## Directions for this task
Return all entries precisely as they stand, without the images.

## Records shown
___
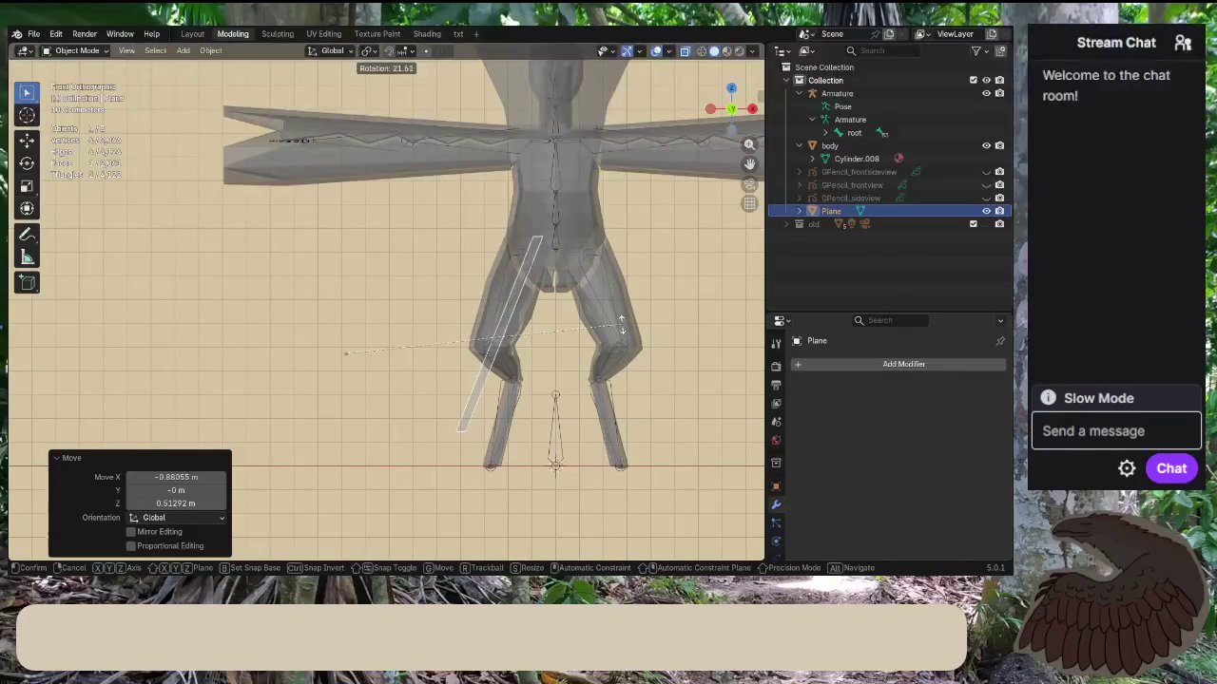
left_click(622, 326)
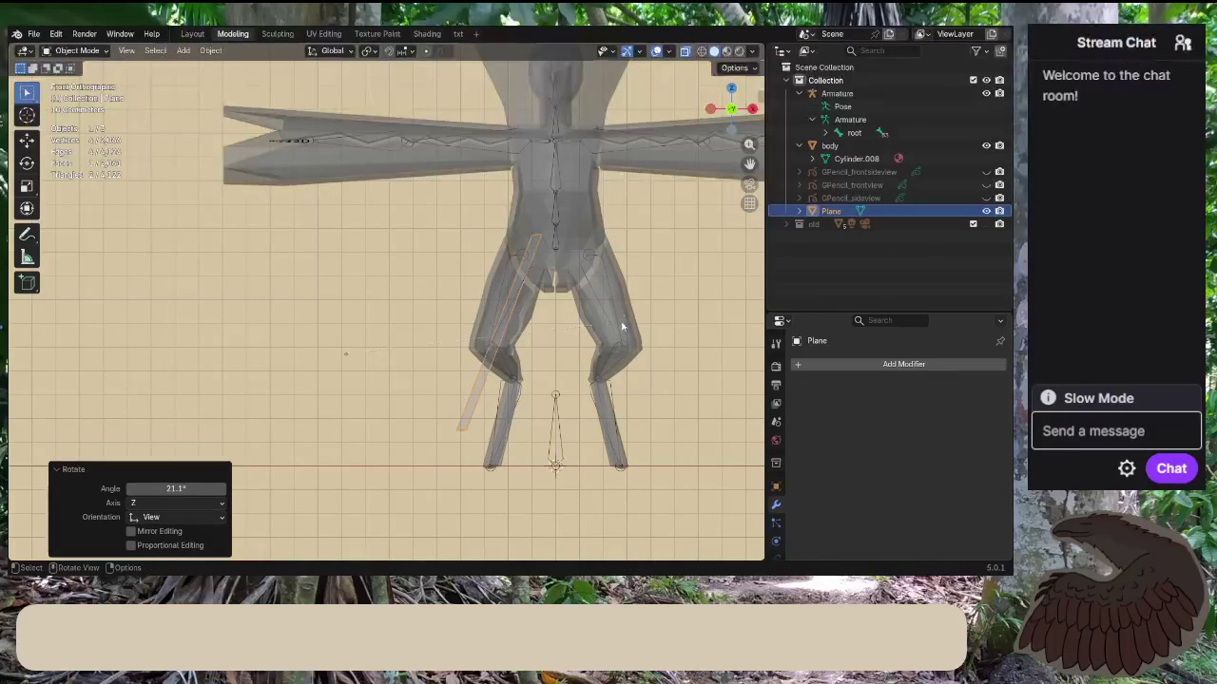
Orbit slightly around the legs and begin moving the Plane again.
scroll(596, 320, "up", 2)
scroll(587, 278, "down", 2, "shift")
middle_click_drag(587, 278, 588, 278)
___
## Result
left_click(622, 326)
Orbit slightly around the legs and begin moving the Plane again.
scroll(596, 320, "up", 2)
scroll(587, 278, "down", 2, "shift")
middle_click_drag(587, 278, 588, 278)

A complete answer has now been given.